Treated animals had prolonged and difficult labor, fewer live births, lower
birth weight, and reduced early pup survival at an exposure that was approximately
8 times the MRHD (on an area under the curve (AUC) basis with a maternal subcutaneous
dose of 15 mcg/kg). There were no findings with an exposure approximately 4
times the MRHD (on an AUC basis with a maternal subcutaneous dose of 7.5
Embryofetal development studies were conducted with
pregnant rabbits dosed with mometasone furoate by either the topical dermal
route or oral route throughout the period of organogenesis. In the study using
the topical dermal route, mometasone furoate caused multiple malformations in fetuses
(e.g., flexed front paws, gallbladder agenesis, umbilical hernia, hydrocephaly)

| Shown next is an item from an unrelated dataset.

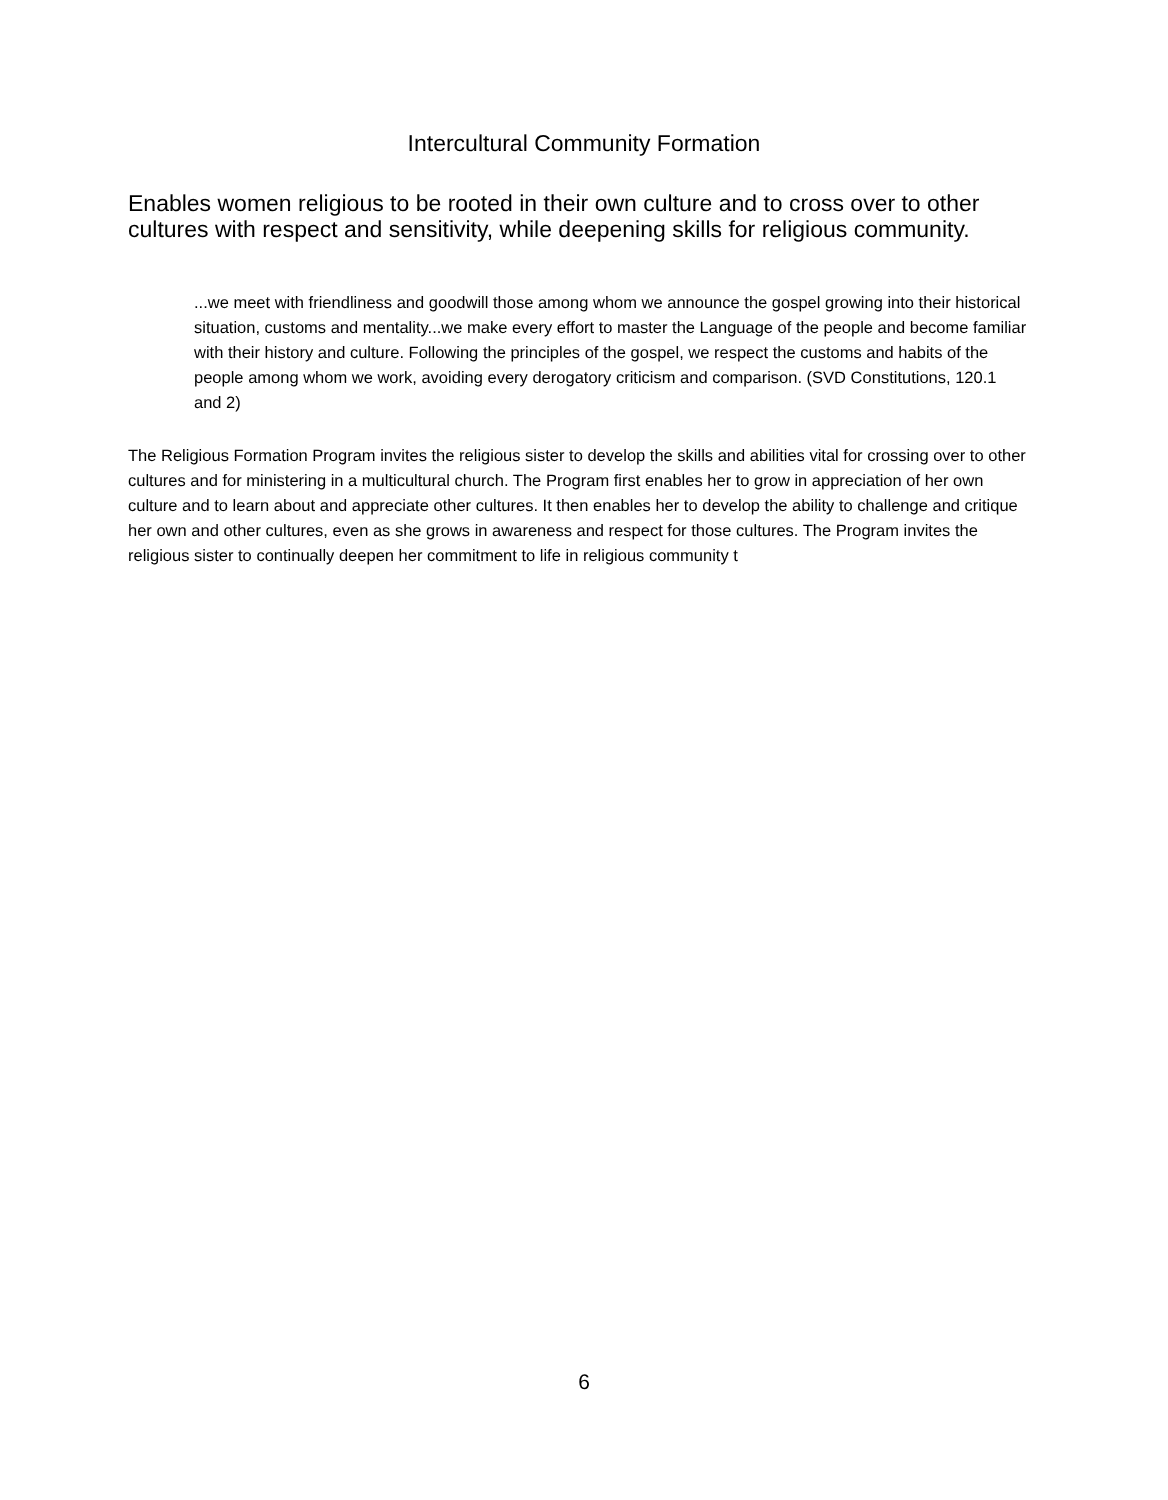Intercultural Community Formation
Enables women religious to be rooted in their own culture and to cross over to other cultures with respect and sensitivity, while deepening skills for religious community.
...we meet with friendliness and goodwill those among whom we announce the gospel growing into their historical situation, customs and mentality...we make every effort to master the Language of the people and become familiar with their history and culture. Following the principles of the gospel, we respect the customs and habits of the people among whom we work, avoiding every derogatory criticism and comparison. (SVD Constitutions, 120.1 and 2)
The Religious Formation Program invites the religious sister to develop the skills and abilities vital for crossing over to other cultures and for ministering in a multicultural church. The Program first enables her to grow in appreciation of her own culture and to learn about and appreciate other cultures. It then enables her to develop the ability to challenge and critique her own and other cultures, even as she grows in awareness and respect for those cultures. The Program invites the religious sister to continually deepen her commitment to life in religious community t
6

at an exposure approximately 3 times the MRHD (on a mcg/m² basis with maternal
topical dermal doses of 150 mcg/kg and above). In the study using the oral
route, mometasone furoate caused increased fetal resorptions and cleft palate
and/or head malformations (hydrocephaly and domed head) at an exposure
approximately ½ of the MRHD (on AUC basis with a maternal oral dose of 700
mcg/kg). At an exposure approximately 2 times the MRHD (on an AUC basis with a maternal
oral dose of 2800 mcg/kg), most litters were aborted or resorbed. No effects
were observed at an exposure approximately 1/10 of the MRHD (on an AUC basis
with a maternal oral dose of 140 mcg/kg).
There are no available data on the presence of SINUVA
Sinus Implant in human milk, the effects on the breastfed child or the effects
on milk production. Systemic absorption of a single inhaled 400 mcg mometasone
dose was less than 1%. It is not known if mometasone furoate is excreted in
human milk. Other inhaled corticosteroids, similar to mometasone furoate, are
present in human milk. The developmental and health benefits of breastfeeding
should be considered along with the mother's clinical need for the SINUVA Sinus
Implant and any potential adverse effects on the breastfed infant from the
SINUVA Sinus Implant.
The safety and effectiveness of the SINUVA Sinus Implant
have not been established in children or adolescents less than 18 years of age.
A total of 33 patients 65 years of age or older received
the SINUVA Sinus Implant in 2 controlled randomized clinical trials. Clinical
studies did not include sufficient numbers of subjects aged 65 and over to
determine whether they respond differently from younger subjects.
Concentrations of mometasone furoate appear to increase
with severity of hepatic impairment [see CLINICAL PHARMACOLOGY].